There are several debatable issues in this study. Study was aimed to investigate the prevalence of arterial hypertension in the family members of soldiers killed in the war. The presence of increased blood pressure is usually first detected by general practitioner (GP). Since the standard mercury sphygmomanometer is usually in use in GP offices, we did not feel that sophisticated method for the blood pressure measurement, such as Hawkesley zero-muddling manometer, would be necessary for the simple detection of increased blood pressure. Furthermore, according to WHO and IHS statement on management of hypertension (4), the threshold for defining arterial hypertension in general population and in subjects with diabetes differ, so the nominal characterization of the presence and absence of arterial hypertension was more informative for our objective that exact values of blood pressure differences. Additionally, blood pressure in studied groups showed deviation from normal distribution and significant differences in variance between studied groups, probably due to large difference in the size of the groups, as the group of subjects with a killed relative was almost twice as large as the group of subjects without a killed relative; thus, parametric comparisons were not considered. Finally, although it is recommended that the control group should be at least equal in size or even twice as large as the study group, in this study we had the opposite situation. The study group was significantly larger (almost twice) due to the fact that in this county many men joined the army and many were killed, so the pool for recruiting families with family member who came back from the war was restricted.

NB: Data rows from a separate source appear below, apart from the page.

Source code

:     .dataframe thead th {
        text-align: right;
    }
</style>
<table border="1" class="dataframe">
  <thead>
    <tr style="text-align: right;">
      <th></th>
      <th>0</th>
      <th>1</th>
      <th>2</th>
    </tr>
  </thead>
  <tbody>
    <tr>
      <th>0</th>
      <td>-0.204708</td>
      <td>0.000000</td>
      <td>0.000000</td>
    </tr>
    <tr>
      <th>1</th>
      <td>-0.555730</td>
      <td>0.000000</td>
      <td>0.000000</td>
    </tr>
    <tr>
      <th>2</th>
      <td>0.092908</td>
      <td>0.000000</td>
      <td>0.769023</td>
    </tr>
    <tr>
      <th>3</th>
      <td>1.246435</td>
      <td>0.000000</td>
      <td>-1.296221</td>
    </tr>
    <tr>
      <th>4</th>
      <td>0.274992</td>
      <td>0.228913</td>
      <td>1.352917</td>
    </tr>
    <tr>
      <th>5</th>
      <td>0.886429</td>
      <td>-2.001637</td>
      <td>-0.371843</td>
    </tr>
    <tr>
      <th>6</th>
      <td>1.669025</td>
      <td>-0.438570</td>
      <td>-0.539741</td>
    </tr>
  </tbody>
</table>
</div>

In conclusion, our study showed that loosing a family member in the war possibly represented a stress that subsequently caused higher prevalence of arterial hypertension, irrespective of the presence of other cardiovascular risk factors, such as PTSD, smoking, alcohol consummation, diabetes, or hyperlipidemia. The prevalence of hypertensive subjects decreased over time, probably influenced by the beneficial effect of time on psychological basis of hypertension. Different study design that would exclude other stressful situations as is the war itself, should be applied to establish a direct causative relationship between death of the family member and incidence of essential arterial hypertension.